¹ Department of Pharmacology and Therapeutics, University of Manitoba Faculty of Medicine, Winnipeg, Canada

Phenoxybenzamine and four congeners were investigated in an attempt to correlate ability to protect against hemorrhagic shock in dogs with pharmacological activity and chemical structure. Particular attention was paid to the roles of adrenergic blocking activity (present in phenoxybenzamine, minimal in SKF-5331 and absent in GD-131, GD-12 and SKF-1010) and of a reactive -haloalkylamine grouping (present in phenoxybenzamine and GD-131 and absent in the other agents tested).

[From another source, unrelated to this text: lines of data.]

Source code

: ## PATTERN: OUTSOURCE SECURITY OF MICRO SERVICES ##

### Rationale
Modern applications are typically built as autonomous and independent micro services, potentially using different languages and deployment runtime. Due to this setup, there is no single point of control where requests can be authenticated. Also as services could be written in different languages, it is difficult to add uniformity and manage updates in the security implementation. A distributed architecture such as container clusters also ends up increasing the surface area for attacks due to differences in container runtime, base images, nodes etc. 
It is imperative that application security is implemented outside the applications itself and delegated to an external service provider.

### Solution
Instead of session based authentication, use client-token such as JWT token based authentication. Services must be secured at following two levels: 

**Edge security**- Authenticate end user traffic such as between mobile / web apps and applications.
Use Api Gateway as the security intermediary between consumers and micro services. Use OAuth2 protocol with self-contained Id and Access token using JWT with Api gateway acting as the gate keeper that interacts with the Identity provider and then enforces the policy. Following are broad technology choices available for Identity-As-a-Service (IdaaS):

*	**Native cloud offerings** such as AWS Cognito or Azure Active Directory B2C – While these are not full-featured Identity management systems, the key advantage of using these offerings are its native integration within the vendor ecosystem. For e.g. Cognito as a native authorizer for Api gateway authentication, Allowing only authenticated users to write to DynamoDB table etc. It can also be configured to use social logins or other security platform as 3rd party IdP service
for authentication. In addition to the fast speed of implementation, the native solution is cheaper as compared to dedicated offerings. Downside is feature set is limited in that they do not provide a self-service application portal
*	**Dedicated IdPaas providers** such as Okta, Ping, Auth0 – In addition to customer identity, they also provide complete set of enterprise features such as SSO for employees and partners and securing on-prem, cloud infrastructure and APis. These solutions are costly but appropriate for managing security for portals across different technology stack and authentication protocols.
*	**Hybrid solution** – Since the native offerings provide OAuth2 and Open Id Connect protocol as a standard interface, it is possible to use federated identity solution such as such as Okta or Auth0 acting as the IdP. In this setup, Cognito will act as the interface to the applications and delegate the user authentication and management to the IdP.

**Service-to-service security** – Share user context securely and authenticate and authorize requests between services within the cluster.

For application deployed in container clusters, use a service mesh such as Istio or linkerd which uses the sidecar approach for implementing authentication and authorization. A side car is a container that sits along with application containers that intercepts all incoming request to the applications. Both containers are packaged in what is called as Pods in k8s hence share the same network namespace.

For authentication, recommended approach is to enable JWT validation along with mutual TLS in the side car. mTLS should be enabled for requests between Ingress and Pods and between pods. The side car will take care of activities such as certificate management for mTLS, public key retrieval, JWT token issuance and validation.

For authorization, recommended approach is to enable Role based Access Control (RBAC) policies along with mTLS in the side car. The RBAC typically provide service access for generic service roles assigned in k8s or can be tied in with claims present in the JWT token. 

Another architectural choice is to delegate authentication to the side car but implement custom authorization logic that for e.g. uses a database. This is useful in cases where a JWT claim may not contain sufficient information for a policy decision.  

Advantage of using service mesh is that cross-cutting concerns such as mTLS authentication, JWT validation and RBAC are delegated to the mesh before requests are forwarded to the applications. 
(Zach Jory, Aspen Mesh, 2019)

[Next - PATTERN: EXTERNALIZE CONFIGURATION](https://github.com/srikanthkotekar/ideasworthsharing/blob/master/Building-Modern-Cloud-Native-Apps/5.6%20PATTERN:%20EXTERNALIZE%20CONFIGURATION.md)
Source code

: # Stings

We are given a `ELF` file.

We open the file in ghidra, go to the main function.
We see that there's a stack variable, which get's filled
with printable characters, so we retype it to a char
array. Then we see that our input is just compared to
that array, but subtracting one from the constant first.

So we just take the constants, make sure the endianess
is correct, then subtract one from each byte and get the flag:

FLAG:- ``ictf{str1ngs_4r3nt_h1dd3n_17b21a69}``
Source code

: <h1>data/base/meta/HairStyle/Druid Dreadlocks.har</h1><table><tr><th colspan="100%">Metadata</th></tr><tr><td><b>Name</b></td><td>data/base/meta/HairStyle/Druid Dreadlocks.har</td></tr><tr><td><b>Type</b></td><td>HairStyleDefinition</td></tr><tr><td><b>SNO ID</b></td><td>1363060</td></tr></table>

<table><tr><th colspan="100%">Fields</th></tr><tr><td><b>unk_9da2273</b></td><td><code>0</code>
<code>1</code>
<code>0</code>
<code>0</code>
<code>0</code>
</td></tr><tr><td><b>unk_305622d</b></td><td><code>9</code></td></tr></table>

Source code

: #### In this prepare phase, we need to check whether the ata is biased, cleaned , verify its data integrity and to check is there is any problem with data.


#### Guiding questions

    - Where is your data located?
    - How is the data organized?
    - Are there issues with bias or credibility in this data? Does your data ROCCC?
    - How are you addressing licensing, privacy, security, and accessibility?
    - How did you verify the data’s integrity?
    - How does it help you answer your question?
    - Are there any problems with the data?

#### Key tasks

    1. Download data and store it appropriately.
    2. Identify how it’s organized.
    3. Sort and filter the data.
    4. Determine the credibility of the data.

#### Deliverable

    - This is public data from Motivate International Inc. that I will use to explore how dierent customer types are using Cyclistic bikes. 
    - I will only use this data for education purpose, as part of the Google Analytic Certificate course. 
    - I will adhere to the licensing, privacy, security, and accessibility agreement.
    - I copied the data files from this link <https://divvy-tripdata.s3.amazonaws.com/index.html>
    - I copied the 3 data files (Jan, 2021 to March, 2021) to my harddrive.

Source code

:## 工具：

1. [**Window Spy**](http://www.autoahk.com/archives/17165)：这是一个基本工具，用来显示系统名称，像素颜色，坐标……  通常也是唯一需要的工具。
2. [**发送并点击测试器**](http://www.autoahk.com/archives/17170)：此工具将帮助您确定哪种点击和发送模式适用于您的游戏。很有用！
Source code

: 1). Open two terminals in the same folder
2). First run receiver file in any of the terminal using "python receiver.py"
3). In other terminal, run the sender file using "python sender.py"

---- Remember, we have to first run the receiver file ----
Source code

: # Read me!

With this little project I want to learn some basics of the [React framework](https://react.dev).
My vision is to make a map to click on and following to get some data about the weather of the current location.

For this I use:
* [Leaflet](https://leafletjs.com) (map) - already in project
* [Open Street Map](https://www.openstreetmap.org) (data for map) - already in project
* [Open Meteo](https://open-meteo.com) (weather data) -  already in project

Phenoxybenzamine, in a dose providing a considerable degree of adrenergic blockade during the period of hemorrhagic stress, markedly reduced mortality without significantly reducing bleeding volumes. Pretreatment with GD-131 appeared to decrease the mortality rate somewhat. However, this was accompanied by a significant decrease in bleeding volumes and therefore, cannot be considered an expression of a specific antishock effect. This agent increased both the blood pressure and hematocrit, effects which suggest that increased sympathetic nervous system activity may have contributed to both the mortality and the decreased bleeding volumes. SKF-5331, GD-l2 and SKF-1010 provided no protection in the doses employed.

The present results indicate that the antishock properties of phenoxybenzamine are related to its adrenergic blocking activity. Both the reactive -halogen and an appropriate aromatic group (phenoxyisopropyl, benzyl, etc.) are necessary structural components for this activity. A reactive -halogen or a phenoxyisopropyl and/or benzyl grouping alone is inadequate to protect against hemorrhagic shock.